» Given instruction:
Decide whether each statement agrees with the Monte Carlo simulation post. Answer yes or no for each, and quote the words from the post that settle it.
1. The author knows Go.
2. The Python script sets pA to .75 and pB to .25.
3. Ediger posted his program on GitHub.

» Text excerpt:
:::
Loops and arrays

I mentioned in yesterday’s post that Bruce Ediger solved the conditional probability problem using Monte Carlo simulation. This is when you use a random number generator to numerically simulate many repetitions of the problem and track the conditions of interest.

Ediger wrote his program in Go and posted it on GitHub. It’s pretty straightforward code, and you don’t need to know Go (I don’t) to understand how it works. I wrote a similar script in Python:

python:
 1:  #!/usr/bin/env python3
 2:  
 3:  import numpy as np
 4:  import sys
 5:  
 6:  # Initialize
 7:  N = int(sys.argv[1])
 8:  rng = np.random.default_rng()
 9:  pA = .75
10:  pB = .25
11:  
12:  # Generate N pairs of uniform random variates and count
13:  onlyOne = 0
14:  onlyA = 0
15:  for i in range(N):
16:    A = rng.random()
17:    B = rng.random()
18:    if A < pA:
19:      if B >= pB:
20:        onlyA += 1
21:        onlyOne += 1
22:    else:
23:      if B < pB:
24:        onlyOne += 1
25:  
26:  # Estimate probability that if only one hits, it's A
27:  p = onlyA/onlyOne
28:  
29:  print(f'Probability estimate: {p:.2%} ({onlyA:,d}/{onlyOne:,d})')
:::
(Extracted data entries)
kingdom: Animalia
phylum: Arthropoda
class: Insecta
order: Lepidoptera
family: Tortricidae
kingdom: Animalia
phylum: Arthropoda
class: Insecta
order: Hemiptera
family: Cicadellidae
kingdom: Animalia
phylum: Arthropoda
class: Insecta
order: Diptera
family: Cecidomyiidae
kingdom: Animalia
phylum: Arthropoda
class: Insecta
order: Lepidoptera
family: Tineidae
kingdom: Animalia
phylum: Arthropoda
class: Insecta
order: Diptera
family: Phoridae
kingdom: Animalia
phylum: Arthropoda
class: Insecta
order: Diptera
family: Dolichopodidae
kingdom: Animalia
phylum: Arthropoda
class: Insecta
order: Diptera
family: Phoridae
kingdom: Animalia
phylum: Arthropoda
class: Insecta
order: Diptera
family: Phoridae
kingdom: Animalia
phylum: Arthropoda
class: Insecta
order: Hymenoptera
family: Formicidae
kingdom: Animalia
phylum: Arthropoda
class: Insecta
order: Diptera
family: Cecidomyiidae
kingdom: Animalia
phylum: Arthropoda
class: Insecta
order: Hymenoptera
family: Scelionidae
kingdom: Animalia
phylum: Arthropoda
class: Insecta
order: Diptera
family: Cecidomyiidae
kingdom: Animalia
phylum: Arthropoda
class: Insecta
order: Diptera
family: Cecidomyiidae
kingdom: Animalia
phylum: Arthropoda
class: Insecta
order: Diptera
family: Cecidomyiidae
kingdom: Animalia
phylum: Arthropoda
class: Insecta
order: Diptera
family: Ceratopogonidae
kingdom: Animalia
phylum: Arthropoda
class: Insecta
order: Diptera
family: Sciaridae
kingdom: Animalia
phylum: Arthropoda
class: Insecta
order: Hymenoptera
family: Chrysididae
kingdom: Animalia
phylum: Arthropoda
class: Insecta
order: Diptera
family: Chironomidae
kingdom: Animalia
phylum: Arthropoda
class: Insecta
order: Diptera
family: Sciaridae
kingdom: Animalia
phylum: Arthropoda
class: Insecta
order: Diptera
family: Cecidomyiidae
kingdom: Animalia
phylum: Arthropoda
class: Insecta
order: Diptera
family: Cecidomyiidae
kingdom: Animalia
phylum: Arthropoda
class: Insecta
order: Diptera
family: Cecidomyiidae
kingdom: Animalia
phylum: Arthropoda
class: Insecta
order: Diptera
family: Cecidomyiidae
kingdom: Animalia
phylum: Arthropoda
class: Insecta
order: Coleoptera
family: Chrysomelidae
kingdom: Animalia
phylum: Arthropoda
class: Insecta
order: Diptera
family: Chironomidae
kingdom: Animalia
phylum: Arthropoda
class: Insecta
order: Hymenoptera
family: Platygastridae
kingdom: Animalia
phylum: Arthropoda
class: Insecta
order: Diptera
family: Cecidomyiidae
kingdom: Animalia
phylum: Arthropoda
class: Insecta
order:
:::
» Exercise result:
1. No: "you don’t need to know Go (I don’t)"
2. Yes: "pA = .75" and "pB = .25"
3. Yes: "Ediger wrote his program in Go and posted it on GitHub."